Gaspard et Luna organisèrent une rencontre entre Marcel et Bill Hawkins. Ils devaient préparer la conférence durant laquelle ils révéleraient au public en quoi consistait cette dimension dite de « l’oubli ». Le physicien était surexcité comme un doctorant le jour sa soutenance de thèse. Tout d’abord, Hawkins voulut savoir ce que Marcel avait vécu, comment il avait disparu et ce qu’il y avait dans cette fameuse dimension.
— Le jour de mon départ, répondit clairement Marcel Legrand, je me suis senti comme… Affaibli, j’avais de moins en moins de consistance. Et puis, ce fut comme si je tombais dans un tunnel sombre. Je pris de plus en plus de vitesse. Ce fut une chute vertigineuse, effrayante… Peu à peu, le tunnel s’illumina, des formes invraisemblables tournoyaient autour de moi. Et je plongeai dans une mer en furie. Une mer… De lumière et de formes changeantes… Je fus secoué et ballotté en tous sens. Je perdis conscience.
Bill Hawkins, bouche bée, écoutait Marcel comme s’il écoutait un messie. Puis, continua le père de Luna, je repris contact avec la réalité, mais une réalité… Autre. Tout était différent. Je n’avais plus peur, je ne ressentais plus d’angoisse… Je baignais dans un calme absolu, je flottais dans une mer de sérénité. J’étais dans l’infini… Un infini de figures géométriques et de couleurs inimaginables, dans des recompositions perpétuelles… Comme dans un kaléidoscope de taille cosmique, je pouvais parcourir instantanément tous les points de mon nouvel univers…
J’étais seul, pourtant, je me sentais entouré d’une multitude d’entités qui, comme moi, tournoyaient dans ce maelström où aucune loi physique ne subsistait. Je souhaitais que ce voyage fantastique ne s’arrêtât jamais. Je désirais ardemment dériver éternellement dans cet univers de fractales mathématiques. Je ne voulais plus revenir en arrière. J’étais partout, j’étais tout.
— Et pourtant tu es revenu… Intervint Luna. Comment ça s’est passé ?
— Eh bien, je barbottais tranquillement dans l’infini, hors du temps, ou plus exactement au cœur du temps, comme on peut être dans l’œil d’un cyclone… Quand, à un moment, j’ai perçu un appel, au fond de ce qu’il me restait de conscience… Ce reste de conscience qui se limitait à quelques microparticules éparpillées au milieu des formes de Mandelbrot. Oh ! Ce n’était pas un appel impérieux qui m’était parvenu, plutôt un écho lointain de mon nom. Quelque part, on parlait de Marcel Legrand. Ma curiosité a fait le reste : je suis revenu pour voir ce qu’on disait de moi ! Ce fut un difficile voyage face à moi-même.

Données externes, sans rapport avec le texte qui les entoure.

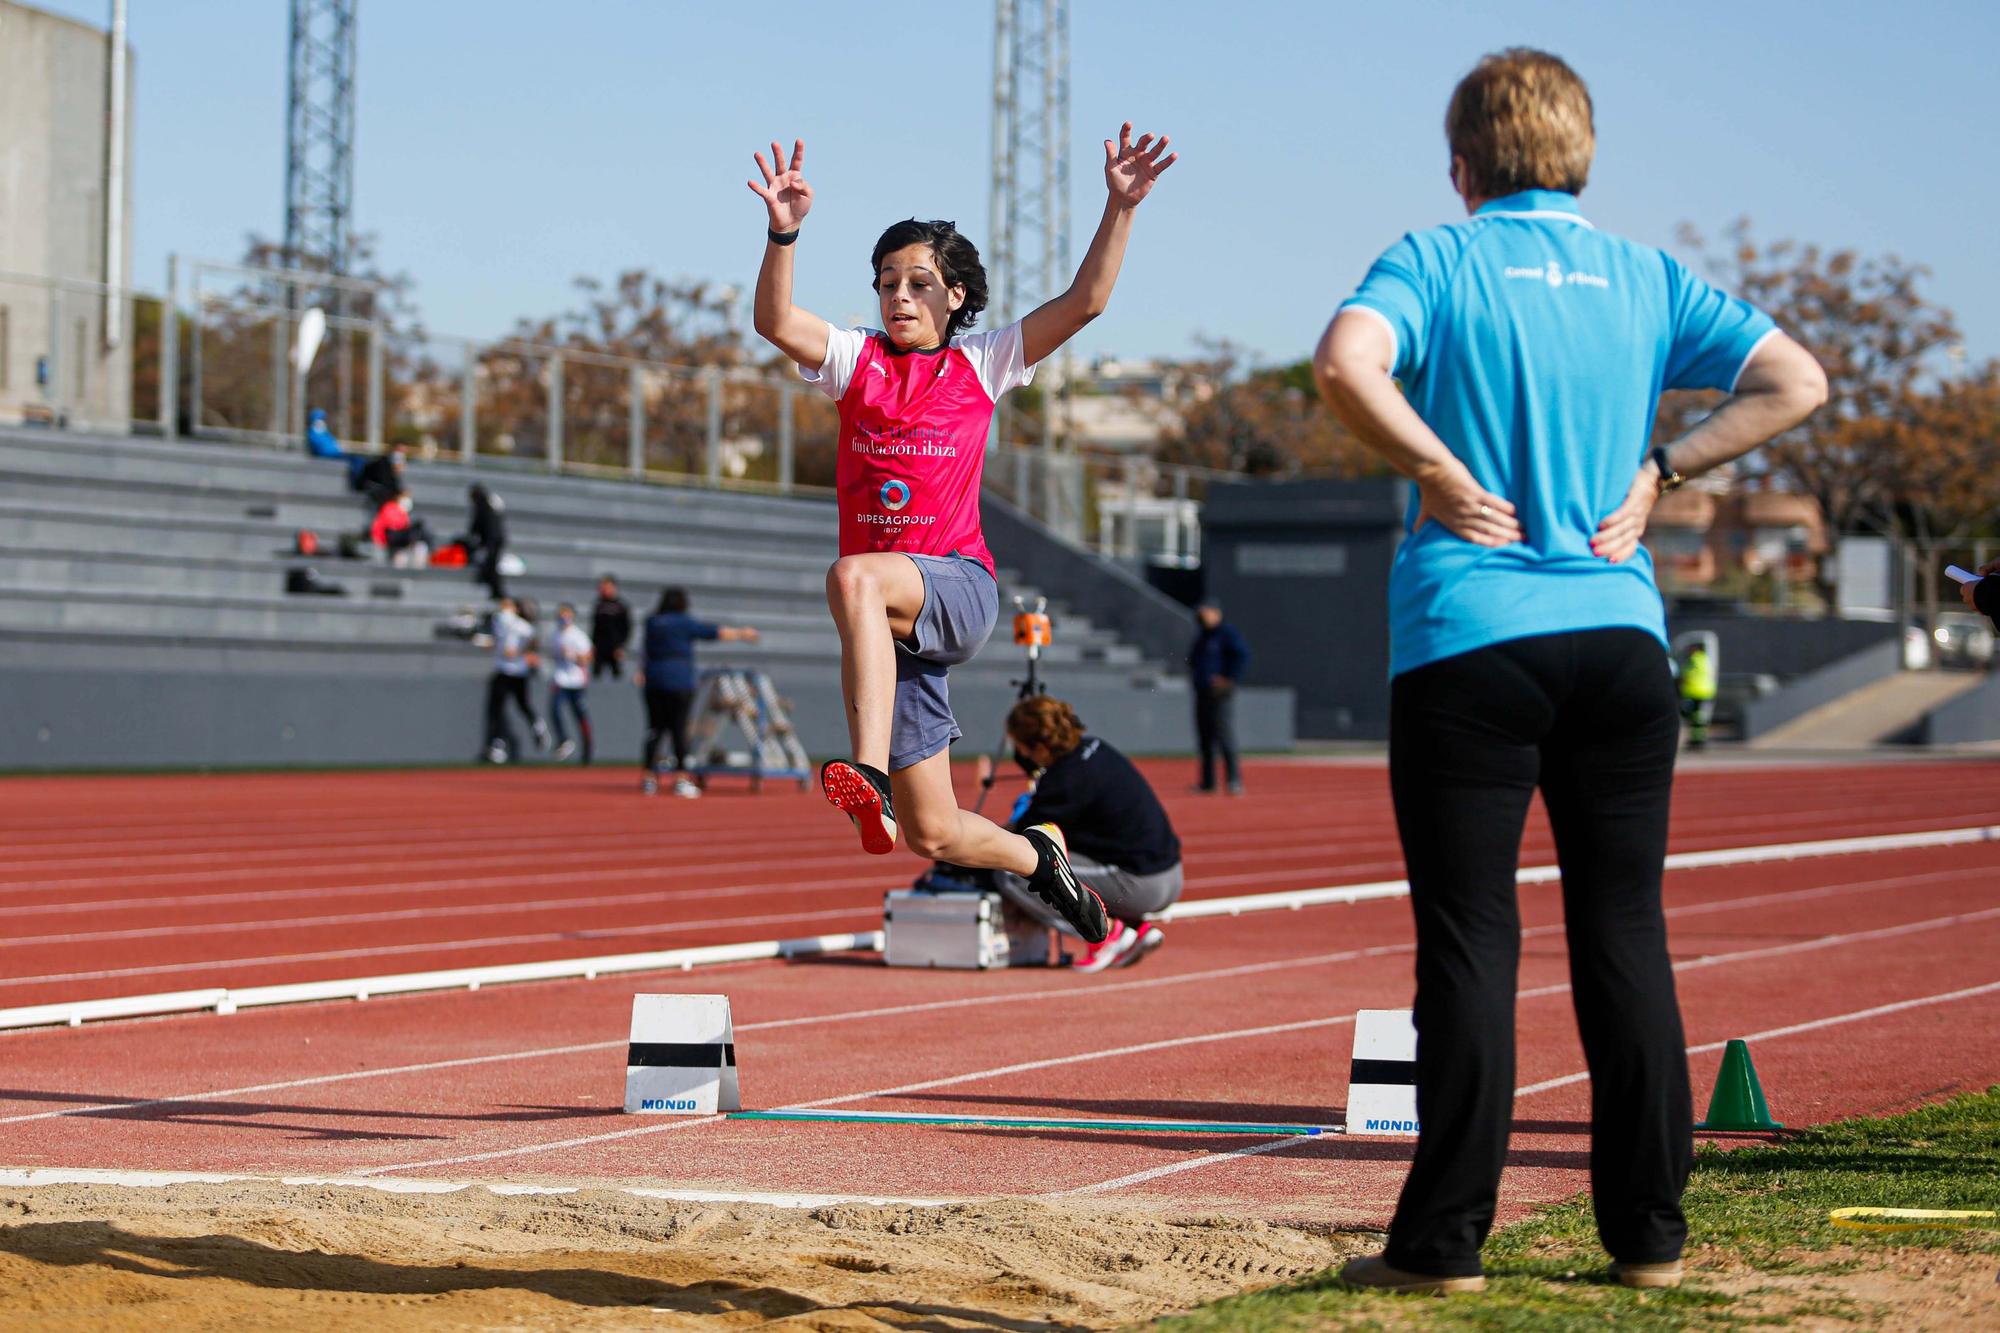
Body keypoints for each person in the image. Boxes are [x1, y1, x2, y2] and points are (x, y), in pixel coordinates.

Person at [1312, 49, 1826, 1294]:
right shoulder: (1643, 275)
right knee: (1623, 930)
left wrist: (1434, 469)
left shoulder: (1436, 258)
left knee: (1472, 937)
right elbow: (1794, 379)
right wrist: (1665, 472)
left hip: (1467, 637)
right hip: (1618, 638)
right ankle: (1646, 1238)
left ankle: (1441, 1247)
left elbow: (1342, 363)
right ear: (1579, 154)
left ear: (1460, 163)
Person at [745, 126, 1176, 945]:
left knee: (852, 578)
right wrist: (783, 232)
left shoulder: (982, 363)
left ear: (955, 296)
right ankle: (1038, 859)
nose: (897, 297)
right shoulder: (855, 361)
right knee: (933, 834)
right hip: (894, 633)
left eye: (916, 283)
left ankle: (864, 769)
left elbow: (1084, 303)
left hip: (957, 586)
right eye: (884, 284)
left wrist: (1119, 206)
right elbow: (773, 319)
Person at [982, 696, 1182, 973]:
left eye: (1020, 748)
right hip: (1169, 873)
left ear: (1038, 747)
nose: (1021, 757)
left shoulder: (1064, 779)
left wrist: (977, 843)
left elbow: (1023, 838)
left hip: (1143, 882)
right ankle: (1135, 929)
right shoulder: (1095, 748)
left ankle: (1107, 934)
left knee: (1014, 869)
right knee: (1060, 858)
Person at [636, 587, 760, 796]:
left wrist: (642, 671)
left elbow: (644, 650)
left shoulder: (652, 622)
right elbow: (714, 632)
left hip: (654, 680)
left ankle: (649, 778)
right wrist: (742, 633)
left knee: (654, 730)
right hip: (679, 681)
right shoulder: (684, 622)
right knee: (678, 730)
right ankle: (681, 779)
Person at [1188, 601, 1249, 795]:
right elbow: (1193, 660)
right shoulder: (1203, 637)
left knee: (1224, 736)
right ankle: (1208, 783)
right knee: (1205, 738)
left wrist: (1229, 679)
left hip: (1220, 694)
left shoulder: (1226, 634)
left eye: (1206, 612)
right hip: (1203, 692)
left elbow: (1242, 656)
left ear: (1216, 613)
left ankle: (1233, 781)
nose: (1202, 616)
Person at [483, 595, 550, 763]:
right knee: (497, 709)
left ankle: (536, 725)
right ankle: (497, 744)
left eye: (508, 604)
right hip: (504, 670)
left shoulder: (519, 625)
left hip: (517, 671)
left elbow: (530, 642)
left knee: (521, 704)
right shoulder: (502, 622)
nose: (504, 607)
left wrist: (524, 652)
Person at [545, 603, 595, 763]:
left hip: (576, 681)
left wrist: (573, 655)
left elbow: (588, 658)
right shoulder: (555, 635)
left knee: (580, 714)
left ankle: (588, 748)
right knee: (554, 709)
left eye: (566, 614)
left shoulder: (578, 635)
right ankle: (564, 740)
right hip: (560, 679)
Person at [463, 484, 509, 600]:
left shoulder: (482, 505)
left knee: (492, 565)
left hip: (492, 540)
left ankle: (497, 591)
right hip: (497, 539)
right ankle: (494, 590)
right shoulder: (492, 502)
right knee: (492, 565)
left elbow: (477, 525)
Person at [369, 489, 434, 566]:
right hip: (390, 538)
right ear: (398, 497)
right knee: (417, 531)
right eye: (405, 497)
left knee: (421, 540)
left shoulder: (404, 512)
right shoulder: (390, 508)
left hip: (401, 539)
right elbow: (394, 527)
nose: (407, 500)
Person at [591, 575, 634, 679]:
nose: (604, 590)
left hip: (615, 647)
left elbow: (626, 628)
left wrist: (621, 646)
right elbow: (595, 628)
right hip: (600, 648)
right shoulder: (599, 606)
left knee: (617, 676)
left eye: (606, 587)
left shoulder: (621, 606)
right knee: (596, 675)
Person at [1678, 642, 1717, 749]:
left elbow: (1688, 674)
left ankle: (1697, 740)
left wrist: (1681, 680)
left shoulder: (1694, 660)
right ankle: (1698, 739)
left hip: (1696, 691)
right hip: (1704, 691)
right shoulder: (1704, 659)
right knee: (1698, 717)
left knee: (1695, 717)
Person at [349, 444, 406, 511]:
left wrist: (401, 492)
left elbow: (393, 483)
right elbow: (385, 482)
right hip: (366, 485)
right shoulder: (381, 464)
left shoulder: (391, 467)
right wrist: (398, 493)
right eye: (399, 451)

— Votre expérience est absolument fantastique, commenta le professeur Hawkins, grâce à votre témoignage, je vais pouvoir continuer mes calculs avec plus de sérénité. En effet, je ne pouvais pas, jusque-là, étayer mes travaux sur les multivers avec des faits concrets. Étant perpétuellement dans le doute, j’étais souvent assailli par de profonds moments de découragement. Maintenant, il va en être autrement ! Je pense pouvoir apporter la preuve que l’endroit où vous vous êtes retrouvé, mon cher maître, était tout bonnement la conjonction d’une infinité de dimensions, de multivers ! Vous étiez là où tout se confond… Nous allons pouvoir l’annoncer à tous.
— Aux souterrains d’accord, corrigea Marcel, mais surtout, il ne faut pas ébruiter ça chez les surfaces… Leurs dogmes et leurs idéologies ne le supporteraient pas. Les hommes pensent qu’ils sont l’œuvre d’un projet, d’une intention… Alors que nous, nous savons maintenant que tout ça, n’est que le fruit du chaos.